— Да, но… — инспектор, казалось, был взволнован. — Все, конечно, правильно с нашей стороны, но я хотел бы сказать, что нет доказательства, что это было убийством. Я хочу сказать, что вы сначала должны доказать, что было совершено убийство, прежде чем доказывать что-то еще. Я хочу сказать…
— Совершенно верно, — откликнулся Уимси. — В отличие от мистера Велдона вы способны определить petitio elenchi. Но послушайте, если Алексиса видели живым на дороге между 10.30 и 11.30, а он был мертв в два часа, тогда он должен был умереть в течение периода, охватываемого этими алиби; это очевидно. И я думаю, что мы должны подойти к этому чуть ближе. Джем Поллок и его дед озадачили нас, сказав, что они, кажется, видели человека, лежащего на скале перед двумя часами дня. В этом случае он, возможно, был уже мертв. Теперь нам известно, что, весьма вероятно, что они говорили правду, поэтому нам не нужно воображать, что они являлись соучастниками преступления. Вы можете сузить период, в который должна была произойти смерть примерно на 2 часа — скажем, с 11.30, когда Алексис мог добраться до скалы, и примерно до 11.30, когда Поллоки впервые заметили тело. Это должно быть достаточно убедительно для вас — особенно когда вы сможете совершенно определенно установить, что орудие убийства находилось в руках одного из сообщников. Вы вряд ли сможете обнаружить, что бритву отослали откуда-то по почте, чтоб ее получил Велдон?
— Мы пытались, но не сумели ничего обнаружить.
— Вот именно. Я не удивлюсь, если цель приезда Велдона в среду в Уилверкомб было намерение взять бритву. Ведь это могло дознании у коронера. Разве Алексис не рассказывал им об этой своей болезни? Если он считал, что она доказывает его происхождение от рода Романовых; не думаете ли вы, что он первым делом не упомянул об этом?
— О нет. Совершенно ясно, что Алексис очень тщательно скрывал этот факт. Ведь он не говорит в пользу человека, который намеревается успешно руководить революцией. Что это такое, вдруг в любой момент слечь от страшного болезненного и неизлечимого недуга? Нет! И это также не привлекло бы «Феодру» — выйти замуж за человека, страдающего гемофилией. Нет, бедняге приходилось все время трястись от страха, что это выйдет наружу.

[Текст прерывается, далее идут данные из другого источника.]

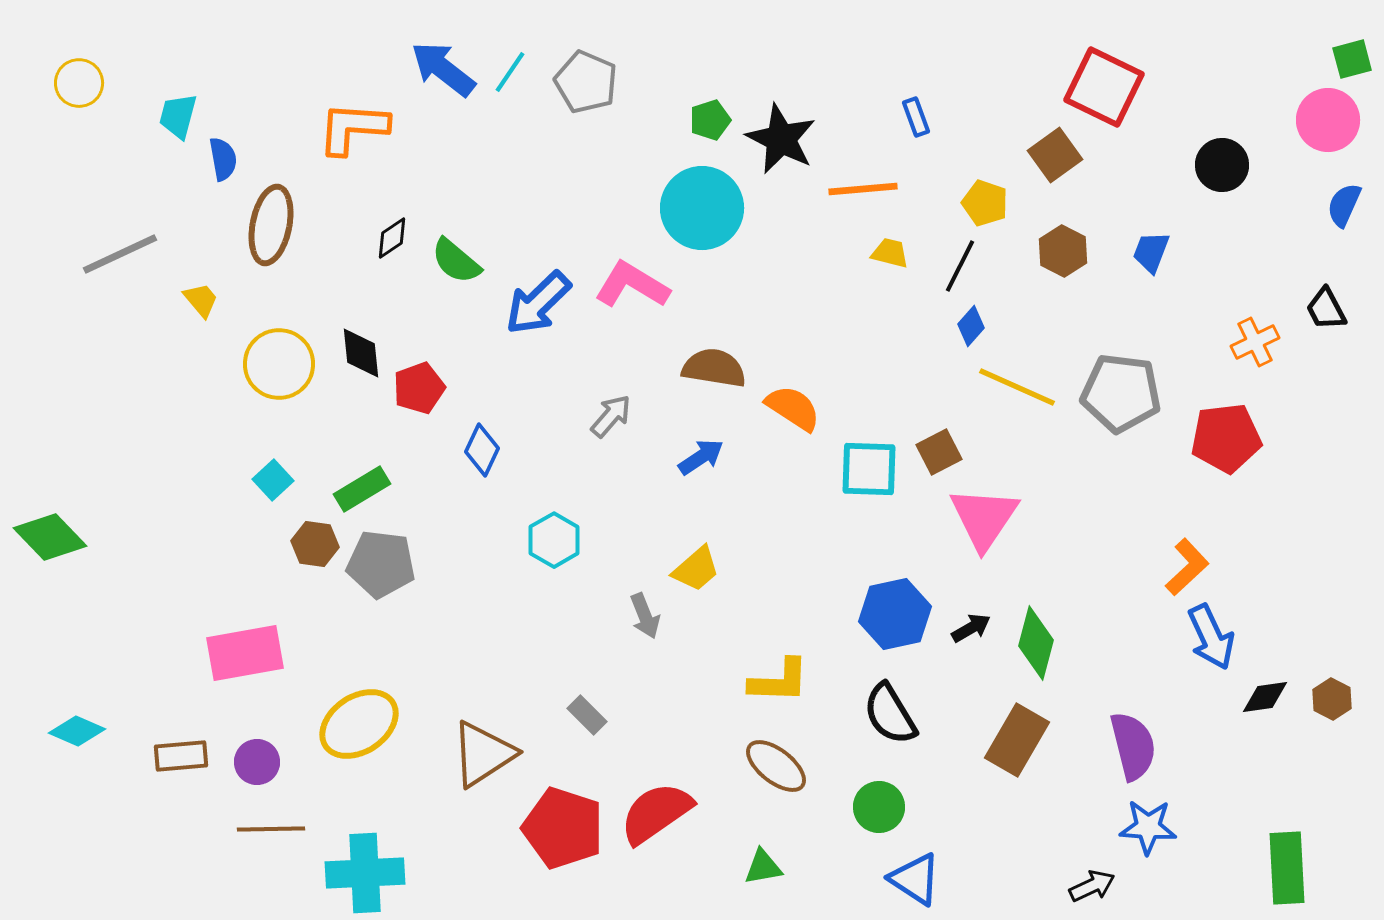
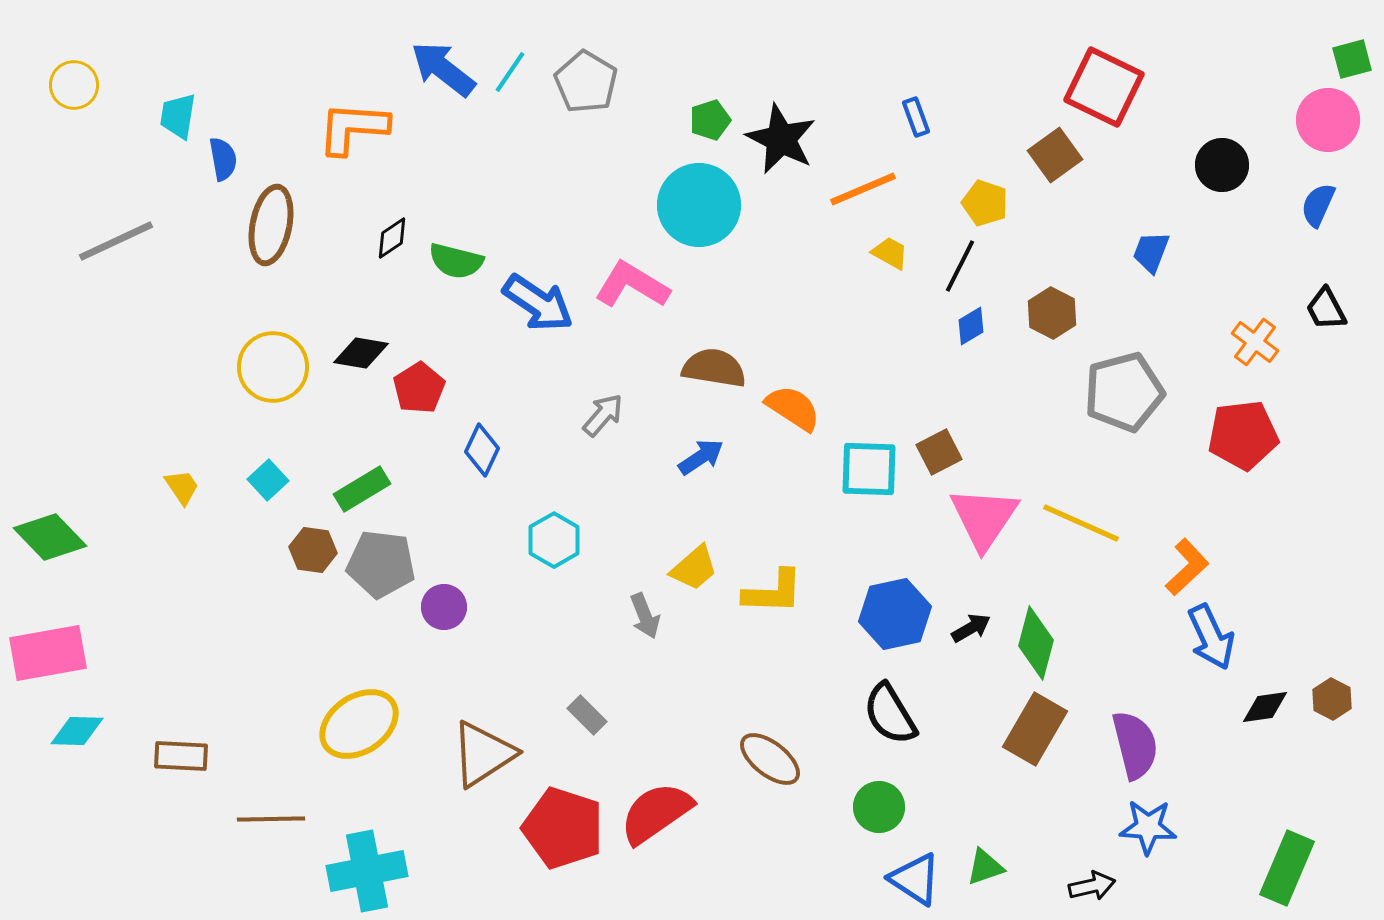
gray pentagon at (586, 82): rotated 8 degrees clockwise
yellow circle at (79, 83): moved 5 px left, 2 px down
cyan trapezoid at (178, 116): rotated 6 degrees counterclockwise
orange line at (863, 189): rotated 18 degrees counterclockwise
blue semicircle at (1344, 205): moved 26 px left
cyan circle at (702, 208): moved 3 px left, 3 px up
brown hexagon at (1063, 251): moved 11 px left, 62 px down
yellow trapezoid at (890, 253): rotated 15 degrees clockwise
gray line at (120, 254): moved 4 px left, 13 px up
green semicircle at (456, 261): rotated 26 degrees counterclockwise
yellow trapezoid at (201, 300): moved 19 px left, 187 px down; rotated 6 degrees clockwise
blue arrow at (538, 303): rotated 102 degrees counterclockwise
blue diamond at (971, 326): rotated 18 degrees clockwise
orange cross at (1255, 342): rotated 27 degrees counterclockwise
black diamond at (361, 353): rotated 74 degrees counterclockwise
yellow circle at (279, 364): moved 6 px left, 3 px down
yellow line at (1017, 387): moved 64 px right, 136 px down
red pentagon at (419, 388): rotated 12 degrees counterclockwise
gray pentagon at (1121, 393): moved 3 px right, 1 px up; rotated 22 degrees counterclockwise
gray arrow at (611, 416): moved 8 px left, 1 px up
red pentagon at (1226, 438): moved 17 px right, 3 px up
cyan square at (273, 480): moved 5 px left
brown hexagon at (315, 544): moved 2 px left, 6 px down
yellow trapezoid at (696, 569): moved 2 px left, 1 px up
pink rectangle at (245, 653): moved 197 px left
yellow L-shape at (779, 681): moved 6 px left, 89 px up
black diamond at (1265, 697): moved 10 px down
cyan diamond at (77, 731): rotated 22 degrees counterclockwise
brown rectangle at (1017, 740): moved 18 px right, 11 px up
purple semicircle at (1133, 746): moved 2 px right, 1 px up
brown rectangle at (181, 756): rotated 8 degrees clockwise
purple circle at (257, 762): moved 187 px right, 155 px up
brown ellipse at (776, 766): moved 6 px left, 7 px up
brown line at (271, 829): moved 10 px up
green triangle at (763, 867): moved 222 px right; rotated 9 degrees counterclockwise
green rectangle at (1287, 868): rotated 26 degrees clockwise
cyan cross at (365, 873): moved 2 px right, 2 px up; rotated 8 degrees counterclockwise
black arrow at (1092, 886): rotated 12 degrees clockwise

— Да, понимаю. Абсолютно естественно, что человек постоянно начинает думать об этом.
— Если вы эксгумируете труп, — сказал Уимси, — то, весьма вероятно, обнаружите характерные признаки утолщения в суставах, которые сопровождают заболевание гемофилией. И думаю, вы раздобудете убедительные доказательства этого, порасспрашивая людей, знающих Алексиса по Лондону и Америке. Совершенно очевидно, что у него была эта болезнь.
— Странно, — проговорила Гарриэт, — тот способ, которым было разработано все это Велдоном и его компанией. Им настолько сопутствовала удача в одном и так скверно все получилось в другом! Я хочу сказать, сперва они составили практически идеальный заговор, который зависел от алиби и маскировки. Затем неожиданно появляюсь я и разрушаю эту маскировку. Какая неудача для них! Но в то же время я проявила довольно много необходимого умения и наблюдательности, что дало им гораздо лучшее алиби на совершенно другое время, а это для них, конечно, было удачей. Затем труп теряют, из-за этих 300 фунтов золотом, которые причиняют им массу неприятностей. Но снова появляюсь я со свидетельскими показаниями и фотографиями, и это сразу привлекает внимание к способу смерти и, кроме того, обнаруживается труп. Тогда, к их ужасу, первоначальное алиби становится бесполезным и даже опасным, появляется бедный, маленький Перкинс, который, на самом деле, невиновен как и молочный поросенок — и дает им железное алиби совсем не на то время. Мы находим подкову, которая совершенно губит их, но благодаря невероятной удаче возникает этот факт со свертыванием крови. И так далее. Невероятная неразбериха! Если бы я не была довольно смышленой и ловкой, если бы я растерялась тогда там, на скале, то никто никогда бы не узнал о состоянии крови убитого, и мы считали бы абсолютно оказанным, что Алексис скончался задолго до моего появления на месте преступления. Все это настолько запутанно, что я действительно не понимаю, помогло ли мое присутствие там или оказалось помехой для следствия?
— Все настолько запутанно, — вздохнув, произнес инспектор, что мне не верится, будет ли у нас возможность заставить любо жюри присяжных поверить в это. Кроме того, есть главный констебль. Могу поспорить на все, что угодно, что вы как и он уже плюнули на это дело. Он по-прежнему скажет, что мы НЕ ДОКАЖЕМ, что это не было самоубийством, и, наверное, будет лучше оставить все как есть.